Don’t be a tourist. By this I mean be savvy. Know the fundamentals of how a restaurant works. Restaurant people, like folks in any other profession, have their own language and their own systems. Knowing and being interested in their basic paradigms shows them a certain respect. Respect leads to better conversation; it won’t get you invited to the Wednesday night staff orgy, but it will help the staff consider you a good guest. Here are a couple of quick tips for behavior that will help them see you, as you want to be seen:
- Never order filet mignon in a steak house. Nothing screams "I have zero understanding of process" like ordering filet in a steak house. The more a muscle works, the more tough it will be, but it will also get more blood. More blood equals more flavor. Indeed, no part of a cow is more tender than the loin, however it also has the least flavor. No one has ever gone through the efforts to open a place specializing in steaks because they believe they can make filet taste great. Filet belongs in a normal restaurant, with sauce. When you arrive at a steak house, ask what the place’s special is, and get that. Rib Chop at Strip House, Porterhouse at Luger’s, Mutton at Keen’s and guess what at Delmonico’s? If the place doesn’t have a specialty, it is not a steak house and not worth the money.
- By the time you have bought the cookbook of a chef or seen his TV show he is a brand, not a chef. Don’t walk into some celebrity’s restaurant and ask if he is there. If he is, you will know -- he will be the guy that keeps walking out of the kitchen because it's too hot. If he is there, feel free to walk right up and say hi. For a chef to get famous, he had to try very hard. It’s not like he was an actor or something. If he doesn’t embrace his fame, make him uncomfortable for getting what he wished for.
- There is no such thing as an eight o’clock reservation. There are before eights and after eights. When trying to get a difficult reservation (say Thursday, in this town) ask for the ½ of the night you want and be flexible. Places make money on table turns and each table needs to seat twice. Holding a table open for an eight o' clock kills that chance. That being said, 5:30 is a crap offer unless you are 65+ years old. If it's all they've got, move on and figure a way to ingratiate yourself for next time.

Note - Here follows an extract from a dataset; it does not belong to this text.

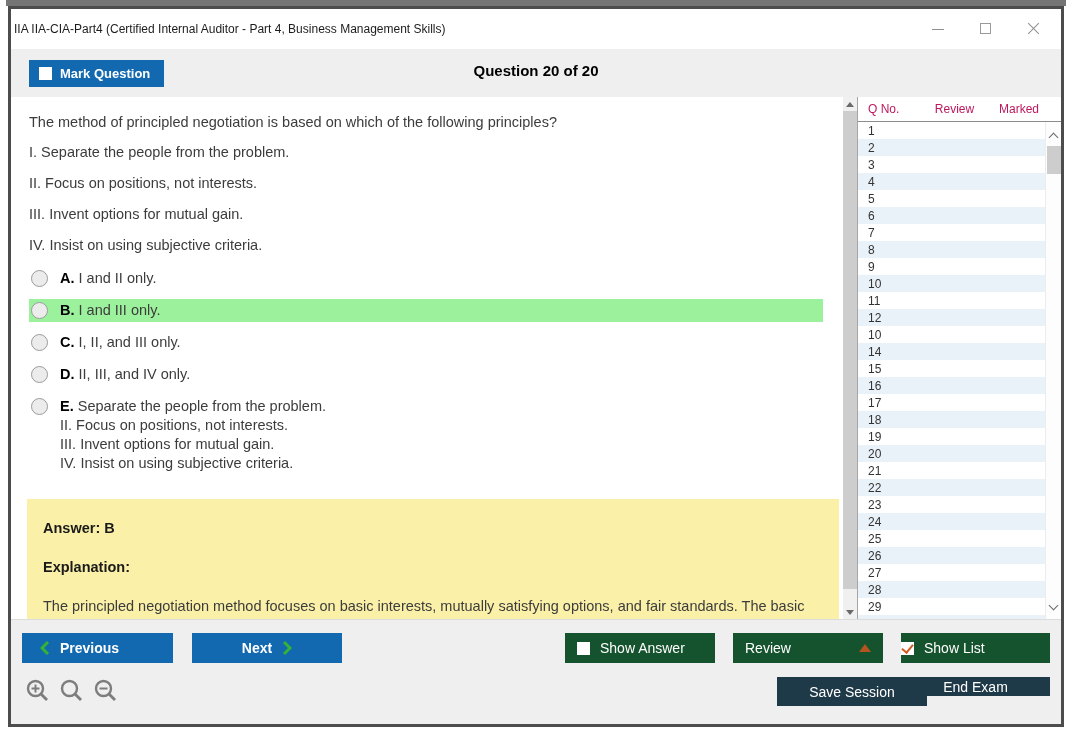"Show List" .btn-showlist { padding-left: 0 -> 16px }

- Don’t ask for a recommendation unless you want one. When you are asking a server for recommendations you are basically asking a question that a good server will answer in one of two ways: he will either tell you his favorite thing or he will chose the thing the chef likes most from his repertoire. If you don’t intend to get anything he suggests on the menu, and you have said “what do you recommend?” you have asked the wrong question. If you are just trying to narrow a field, say something like, “I was looking at x and y which do you prefer?” When you ask a waiter for a recommendation you are establishing that you have respect for him in his position. If you then reject his advice because, “duck nuts are just too skeevy,” you have established yourself as a nit and your relationship with this place will follow on those lines.

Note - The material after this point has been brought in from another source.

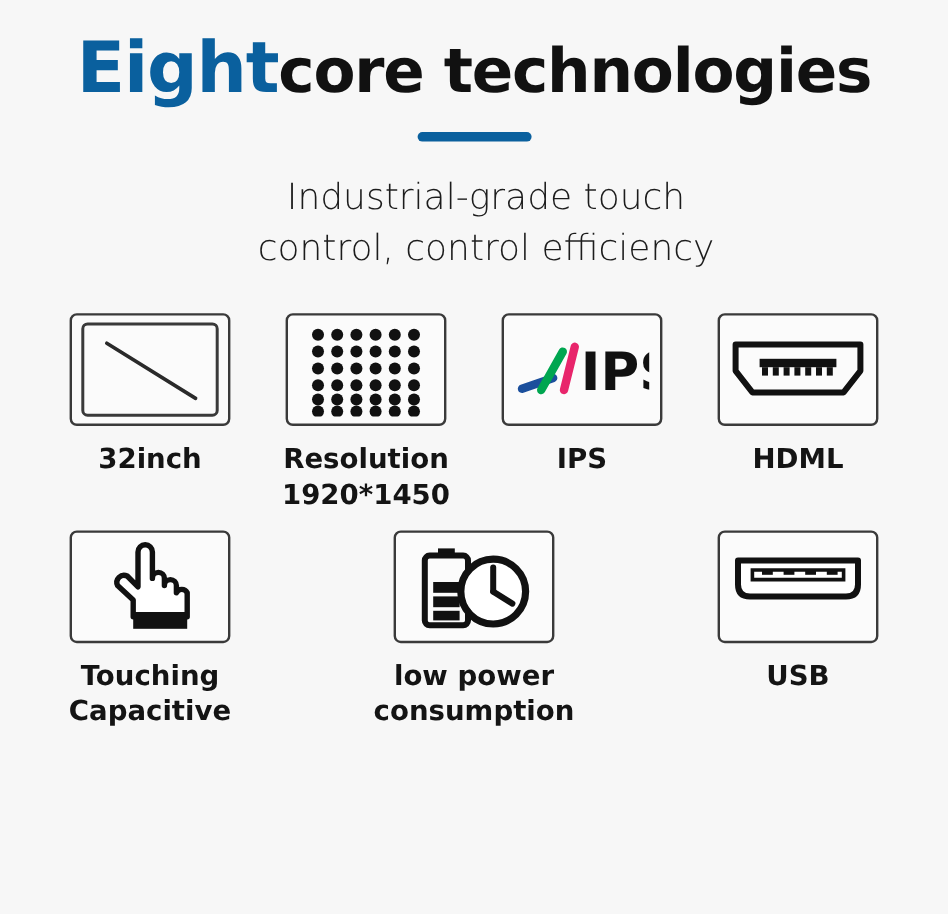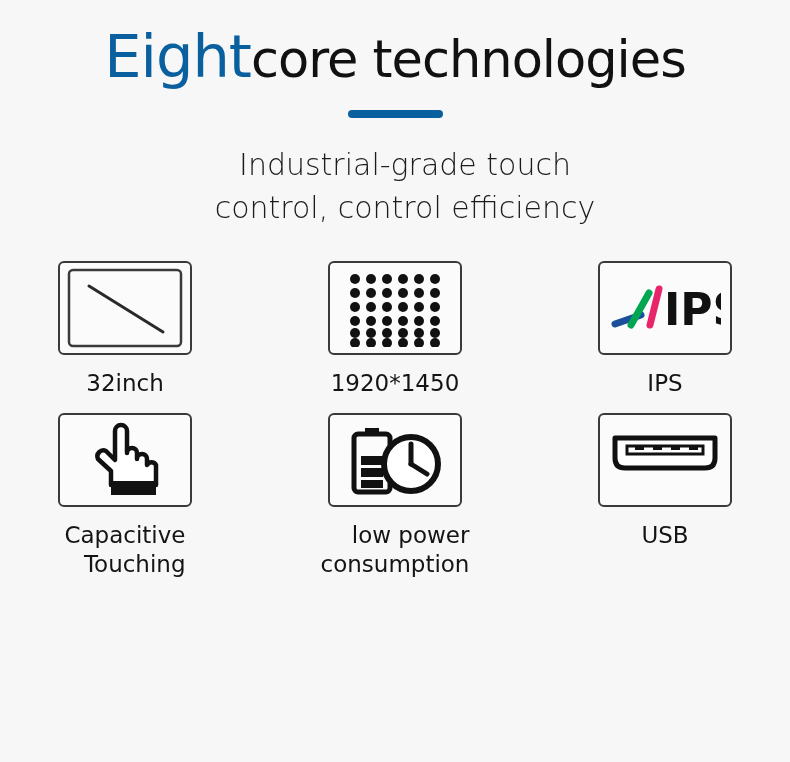"Eightcore technologies" .title { font-weight: 400 -> 700 }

- When you have purchased a good bottle of wine, offer to share a taste to your server (rather then cooing about it to him). The sommelier has probably already had it, but the server may not have. Either way, you are sharing an experience. If he has tasted it, your gesture will probably be declined, although appreciated. If he hasn’t, you will be adding a quill to his quiver of talents and he will appreciate it. For what will cost you about one of the ounces in your bottle, you'll open a dialogue that will allow you to benefit from his experiences. Discussion may then ensue on your common likes and dislikes, which will greatly help you value his recommendations which will be good to know once you are a regular.